Among the chief victims of the Taliban regime were children and their access to education. Now some Afghan children without school supplies are getting what they need. The U.S. Department of Defense and a non-profit group are preparing to move more than five metric tons of aid to Afghanistan.

U.S. Department of Defense humanitarian assistance workers watched over the inspection of 150 boxes headed for the recovering country.

Through a program that allows the Defense Department to transport privately donated humanitarian aid, Afghan school children will soon receive about five-and-a-half metric tons of school supplies.

Defense Department spokeswoman Judith McCallum says this will be the first cooperative effort of this type for Afghanistan. "A lot of this stuff here is very basic stuff pencils, paper, crayons, erasers, coloring books, I mean very, very basic things, but they don't have them. They just don't have them. So I think it will mean a lot. I think it's a great re-supply effort," she says. "We do stuff like this around the globe and it's a wonderful partnership between private citizens, non-profit organizations and the Department of Defense."

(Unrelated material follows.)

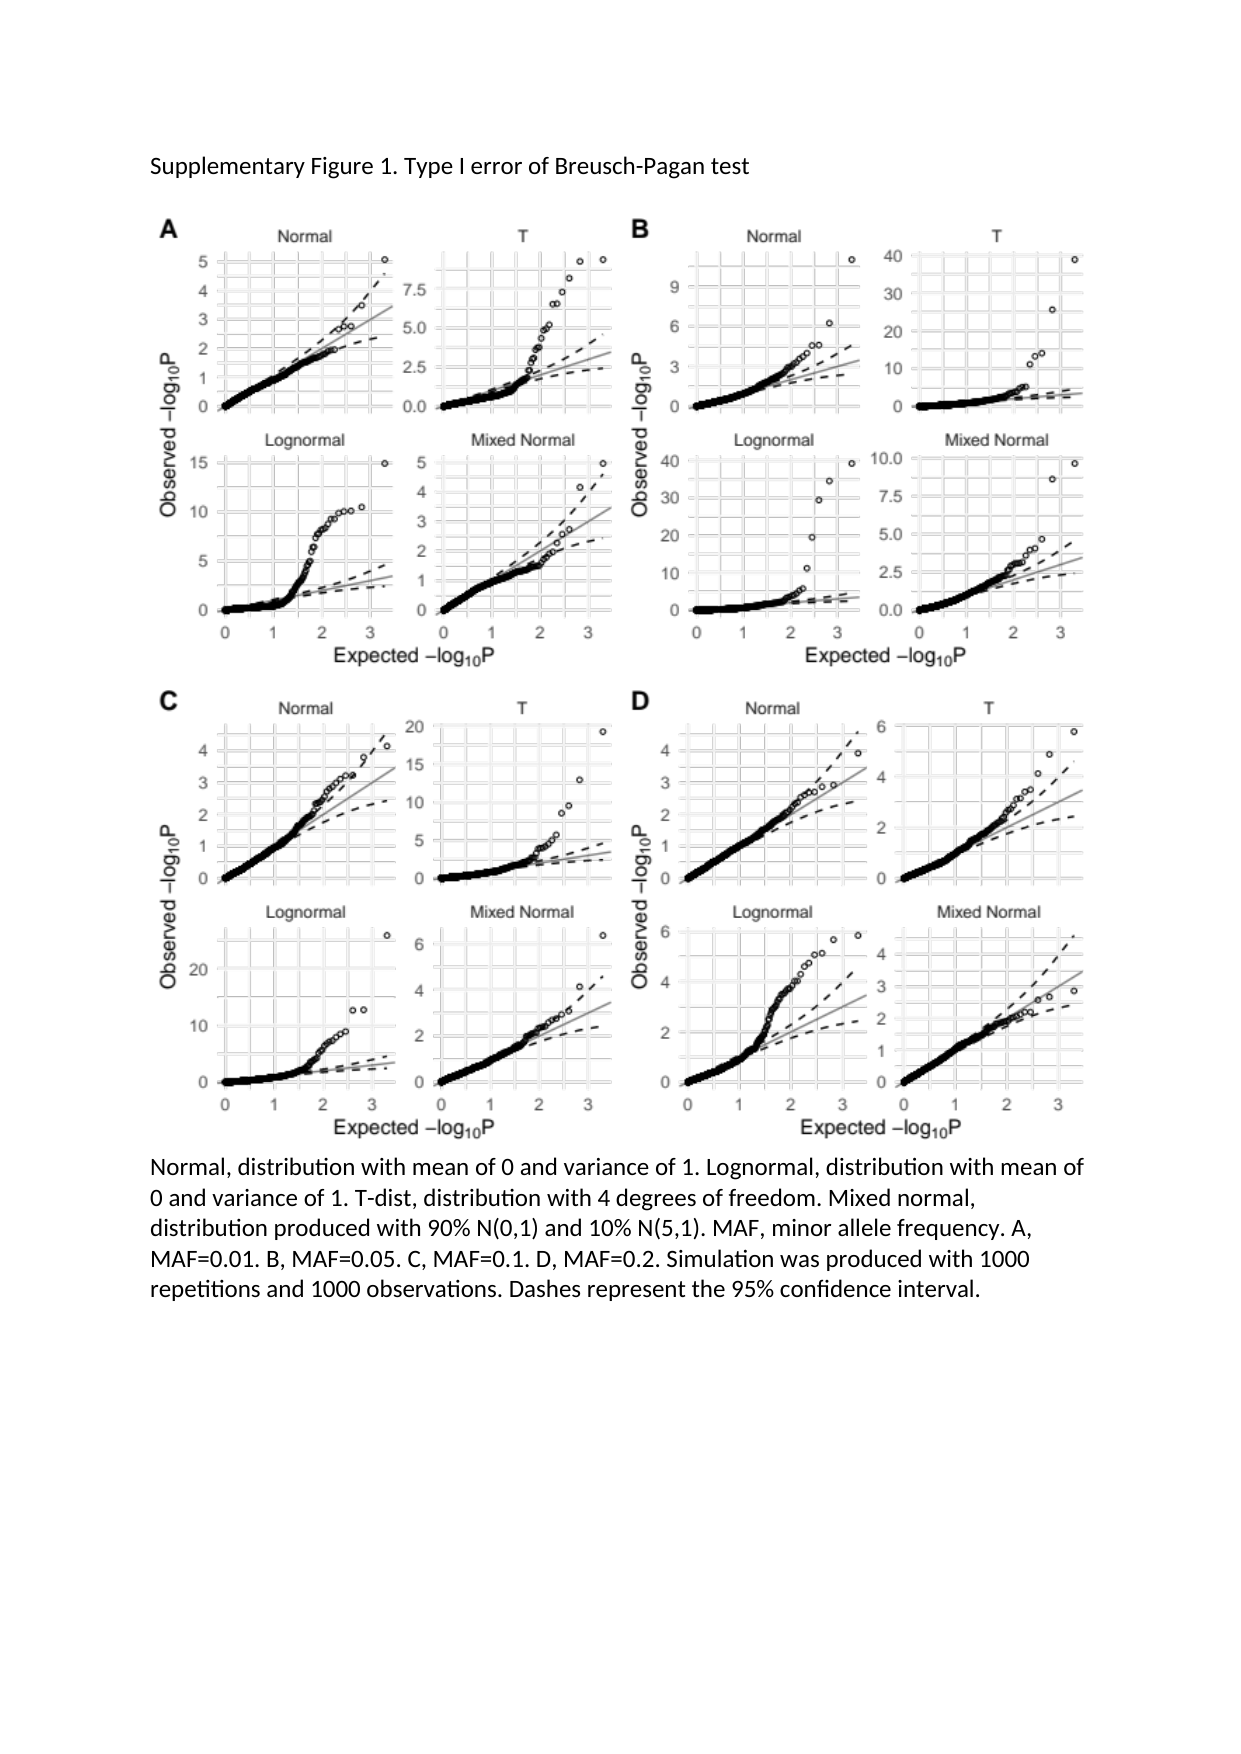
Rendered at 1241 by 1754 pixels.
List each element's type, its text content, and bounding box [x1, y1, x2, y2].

text Supplementary Figure 1. Type I error of Breusch-Pagan test [150, 150, 1090, 181]
text Normal, distribution with mean of 0 and variance of 1. Lognormal, distribution with mean of 0 and variance of 1. T-dist, distribution with 4 degrees of freedom. Mixed normal, distribution produced with 90% N(0,1) and 10% N(5,1). MAF, minor allele frequency. A, MAF=0.01. B, MAF=0.05. C, MAF=0.1. D, MAF=0.2. Simulation was produced with 1000 repetitions and 1000 observations. Dashes represent the 95% confidence interval. [150, 1151, 1090, 1304]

The Defense Department makes space available on its cargo planes for private organizations to deliver aid around the world.

In this case, the group Chances for Children is sending the goods. Director Kenneth Merlo says this particular effort stemmed from people seeing his organization's founder, the Duchess of York, on television a few months ago. "This program came about directly because the Duchess of York was on Larry King and talked about the work we do and about children in Afghanistan and what they can use," he says. "And then these children of Montreal, and then some of the states, on their initiative, collected school supplies. It's the first of what we hope will be many humanitarian airlifts to places like Afghanistan."

The children drew pictures on the transport boxes and wrote slogans such as "turn the page."

Defense Department Representative Michael Ritchie says this aid is proof the people of the United States are looking past their pain. "What makes this one [shipment] particularly meaningful is that it shows the outpouring of the giving of the American nation and there are no hard feelings to the people and particularly the children of Afghanistan," he says.

Kenneth Merlo from Chances for Children says he hopes the goods will be transported to the U.S. Bagram Air base near Kabul in within the next two weeks.